Australia’s oldest scientist, David Goodall, has ended his own life at a clinic in Switzerland, surrounded by family and while listening to Ode to Joy from Beethoven’s Ninth Symphony. The British-born 104-year-old professor travelled from his home in Western Australia to Switzerland where liberal assisted dying laws allowed him to end his life legally, in contrast to Australia where it remains forbidden.
In his final hours, Goodall enjoyed his favourite dinner: fish and chips and cheesecake. And in his final minutes, he listened to Beethoven, reportedly passing away shortly after the piece of music finished. Family members were with Goodall until his death, which was preceded by formal paperwork that visibly frustrated the scientist, who said: “What are we waiting for?” He was accompanied to the clinic of the Swiss assisted dying organisation Life Circle by Dr Philip Nitschke, the founder of the Australian right-to-die group Exit International.
To end his own life, Goodall had to turn a wheel that allowed a lethal infusion to flow into his bloodstream through a cannula on his arm. Nitschke said the professor did this “after answering questions which said he knew who he was, where he was and what he was about to do, and he answered these questions with great clarity”. “In fact his last words were: ‘This is taking an awfully long time!’”
Assisted dying, where patients take the final action to end their lives, is legal in Canada, the Netherlands, Luxembourg, Switzerland and parts of the US.
Goodall, a botanist and ecologist, had been campaigning for his home country Australia, where the state of Victoria is planning to legalise assisted dying for the terminally ill from 2019, to follow suit.
“What I would like,” Goodall said in an interview, “is for other countries to follow Switzerland’s lead and make these facilities available to all clients, if they meet the requirements, and the requirements not just of age, but of mental capacity.” Though Goodall was not terminally ill, he had seen his eyesight and mobility deteriorate considerably in recent years and said that his life stopped being enjoyable “five or 10 years ago”. The scientist requested that his body be donated to medicine or, if that were not possible, that his ashes be scattered locally in Switzerland. He wished to have no funeral, remembrance service or ceremony, since he had “no belief in the afterlife”.

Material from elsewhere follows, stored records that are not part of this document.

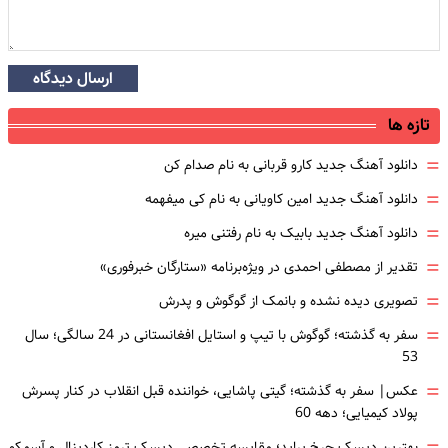
ارسال دیدگاه
تازه ها
=
دانلود آهنگ جدید کارو قربانی به نام صدام کن
=
دانلود آهنگ جدید امین کاویانی به نام کی میفهمه
=
دانلود آهنگ جدید بابیک به نام رفتنی میره
=
تقدیر از مصطفی احمدی در ویژه‌برنامه «ستارگان خبرفوری»
=
تصویری دیده نشده و بانمک از گوگوش و پدرش
=
سفر به گذشته؛ گوگوش با تیپ و استایل افغانستانی در 24 سالگی؛ سال
53
=
عکس| سفر به گذشته؛ گیتی پاشایی، خواننده قبل انقلاب در کنار پسرش
پولاد کیمیایی؛ دهه 60
بهترین دیسک چرخ پراید؛ مقایسه تخصصی دیسک ترمز کاردینال و آسمکو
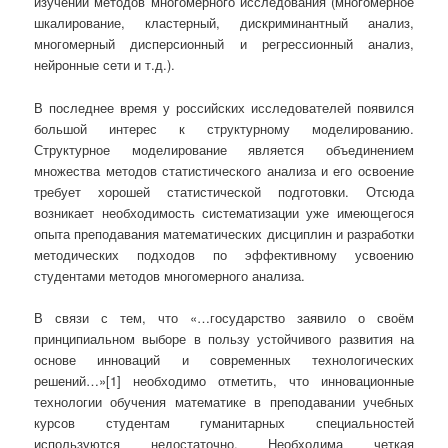
изучении методов многомерного исследования (многомерное
шкалирование, кластерный, дискриминантный анализ,
многомерный дисперсионный и регрессионный анализ,
нейронные сети и т.д.).
В последнее время у российских исследователей появился
большой интерес к структурному моделированию.
Структурное моделирование является объединением
множества методов статистического анализа и его освоение
требует хорошей статистической подготовки. Отсюда
возникает необходимость систематизации уже имеющегося
опыта преподавания математических дисциплин и разработки
методических подходов по эффективному усвоению
студентами методов многомерного анализа.
В связи с тем, что «…государство заявило о своём
принципиальном выборе в пользу устойчивого развития на
основе инноваций и современных технологических
решений…»[1] необходимо отметить, что инновационные
технологии обучения математике в преподавании учебных
курсов студентам гуманитарных специальностей
используются недостаточно. Необходима четкая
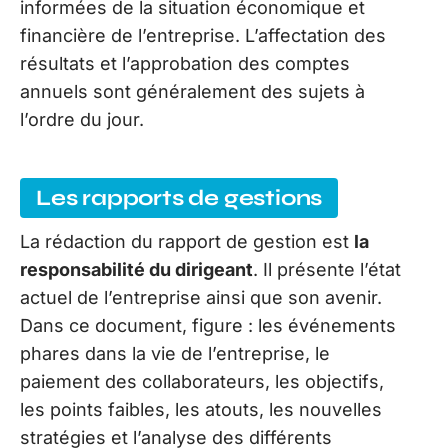
informées de la situation économique et
financière de l’entreprise. L’affectation des
résultats et l’approbation des comptes
annuels sont généralement des sujets à
l’ordre du jour.
Les rapports de gestions
La rédaction du rapport de gestion est
la
responsabilité du dirigeant
. Il présente l’état
actuel de l’entreprise ainsi que son avenir.
Dans ce document, figure : les événements
phares dans la vie de l’entreprise, le
paiement des collaborateurs, les objectifs,
les points faibles, les atouts, les nouvelles
stratégies et l’analyse des différents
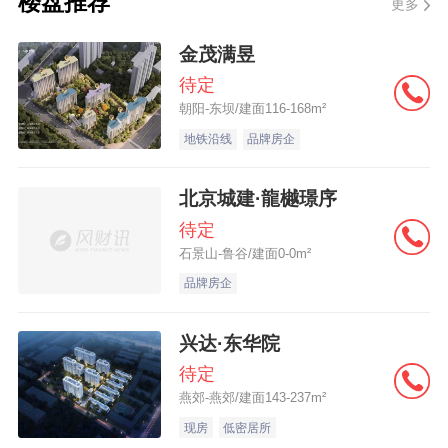
楼盘推荐
更多
归纳一下。 1、空气湿度 如果你居住的城市
相对潮湿的话，6~8层佳。首先空气湿度较
金茂满昱
大，浮尘会比较低，上不来;其次潮湿气候下
待定
朝阳-东坝/建面116-168m²
5层以下会潮，9~13层会腥，至于14层以上
地铁沿线
品牌房企
嘛，祈祷你的城市别临海，否侧高气压刮海
风的时候云会飘进来。如果是内地的干燥气
北京城建·龍樾璟序
候的话，3~6层和13层以上都不错。本条所
待定
指当然是单纯的气候因素。 2、空气污染指
石景山-鲁谷/建面0-0m²
数 说白了就是浮尘，当然浮尘也有不同，工
品牌房企
业城市浮尘层为6~12楼，上面说的潮湿城市
兴达·东华院
为3~5楼，干燥城市为9~11楼，这些楼层因
待定
地而异是不适合居住的。 3、该楼是否临街
燕郊-燕郊/建面143-237m²
不临街的话一切好说，临街的话8~12楼为汽
现房
低密居所
车尾气浮尘层，当然8楼以下的房子在汽车高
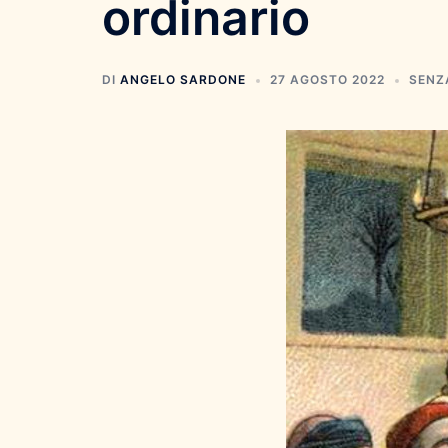
ordinario
DI
ANGELO SARDONE
27 AGOSTO 2022
SENZ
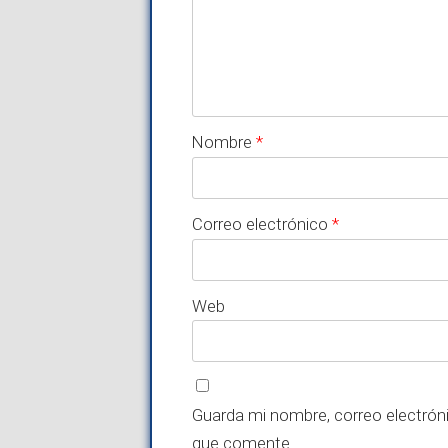
Nombre
*
Correo electrónico
*
Web
Guarda mi nombre, correo electrón
que comente.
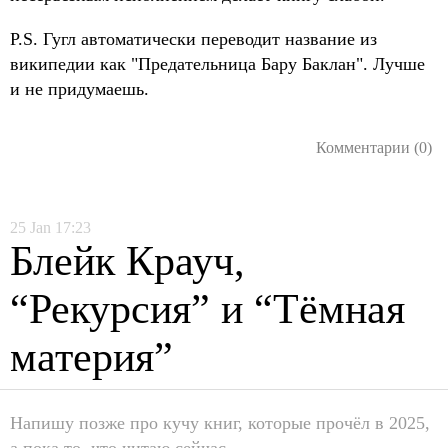
P.S. Гугл автоматически переводит название из
википедии как "Предательница Бару Баклан". Лучше
и не придумаешь.
Комментарии (0)
25
Jan
17:23
Блейк Крауч,
“Рекурсия” и “Тёмная
материя”
Напишу позже про кучу книг, которые прочёл в 2025,
а пока то, что читаю сейчас.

At his last press conference on Wednesday, Goodall was in good spirits wearing a jumper printed with the words “ageing disgracefully”. He said he would have preferred to die in Australia and previously voiced his resentment over the country’s laws. “Luckily my family who are in various parts of Europe and America have rallied round and come to see me, and I welcome the opportunity to see them, which I probably wouldn’t have had if I hadn’t pursued this Swiss option,” he told journalists.
He appeared bemused by public interest in his case. “At my age, or less than my age, one wants to be free to choose the death when the death is at an appropriate time,” Goodall said.
Exit International, which helped Goodall make the trip, said it was unjust that one of Australia’s “oldest and most prominent citizens should be forced to travel to the other side of the world to die with dignity”.